Although the BURDEN IBS-C study enrolled a large number of IBS-C and HCP respondents, the results may have limitations. As with all online surveys, patient selection may be limited to those with interest in and access to such a survey. However, GfK, the company that administered the survey, uses statistical methods to align the survey participants with US Current Population Survey benchmarks and will provide a computer and Internet access free of charge to those who do not have Internet access. In addition, the IBS-C respondents were identified as having IBS-C based on either patient report of a formal diagnosis by an HCP or a screening questionnaire using Rome IV criteria. Lastly, the HCPs, though screened for experience in the management of patients with IBS-C, may have self-selected based on interest in study participation.

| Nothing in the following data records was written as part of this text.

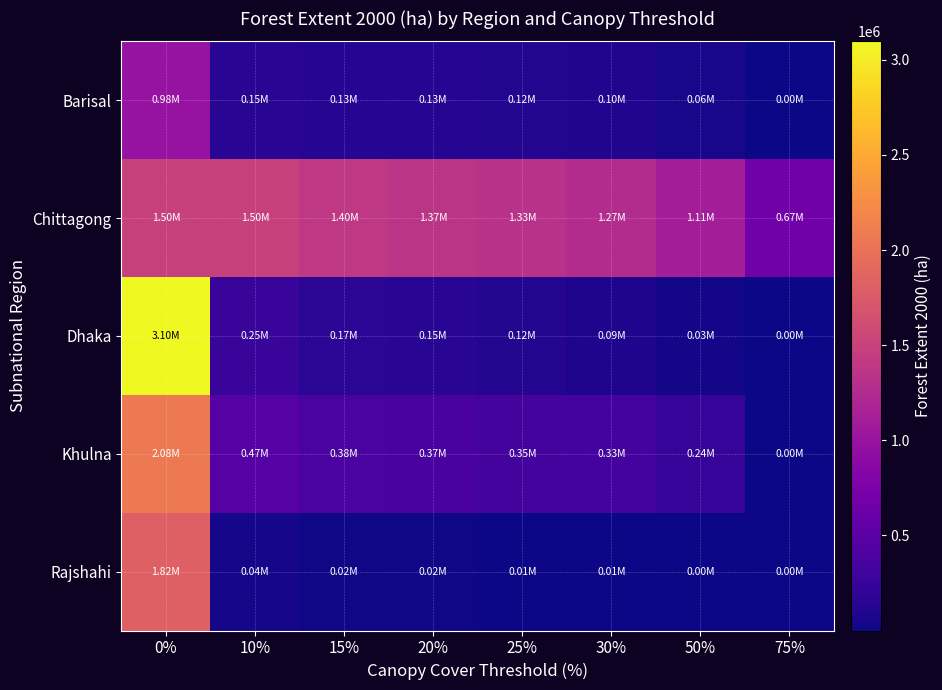

Which has a higher value, 50% or 20%?

20%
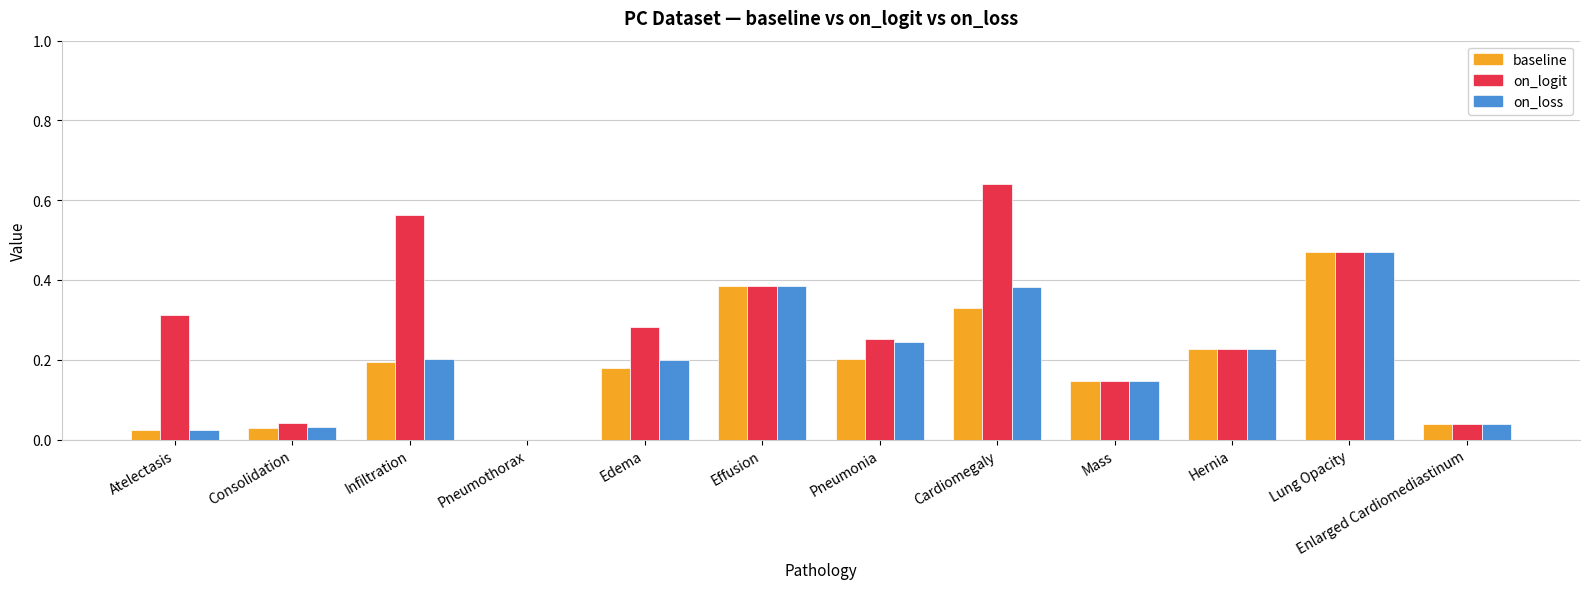

Which series has the largest range (max minus min)?

on_logit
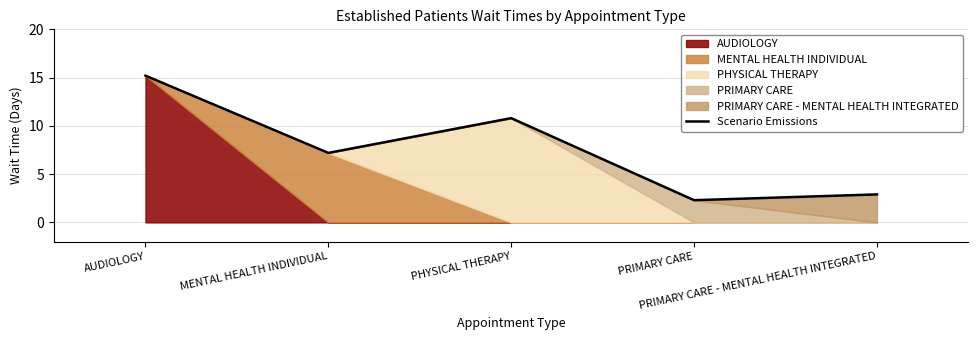

The chart shows a value of 2.9 at PRIMARY CARE - MENTAL HEALTH INTEGRATED. True or false?

True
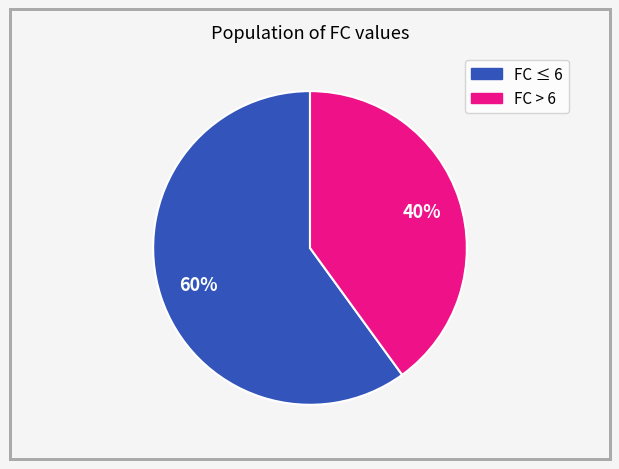

To the nearest percent, what is the average slice percentage?

50%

The BURDEN IBS-C study is the second large-scale patient and HCP questionnaire—the first being BURDEN-CIC [5]—to highlight the frustration and high degree of dissatisfaction with OTC laxatives and prescription therapies in the management of IBS-C. Despite this agreement on dissatisfaction, HCPs did not perceive patients as accepting of their disorder, while patients expressed a high level of physical and psychosocial acceptance of their IBS-C, suggesting an opportunity for HCPs to bridge this divide in the management and experience of their patients with IBS-C. In addition, this study identified several barriers to improving outcomes for IBS-C sufferers, including the finding that many respondents had not consulted a medical professional and/or were not currently using any treatments for their IBS-C symptoms. Symptomatic individuals who do not seek professional medical advice may be at a disadvantage for achieving symptom relief. Greater awareness of functional constipation as a treatable medical issue is needed to promote HCP visits and initiate a course of treatment. For patients diagnosed with IBS-C, there was a low percentage of prescription drug use, which was not evaluated in depth in this study, though anticipated factors such as inadequate efficacy, side effects, attitude toward symptoms, and insurance coverage may play a role in the decision to step up to prescription treatment. Lastly, there were observed differences between types of HCPs (i.e., GEs, PCPs, NPs, and PAs) in regard to challenges to IBS-C management and outcome expectations, suggesting that the relationships between patients and their HCP may differ depending on the HCP type and that a more standardized approach to treatment may be warranted. Indeed, many of the large variety of treatment recommendations and approaches are based on weak clinical study evidence as described in current treatment guidelines [2, 4]. Ongoing and improved dialogue is needed between HCPs and their IBS-C patients, as well as additional treatment options, to ensure appropriate treatment expectations and outcomes are achieved.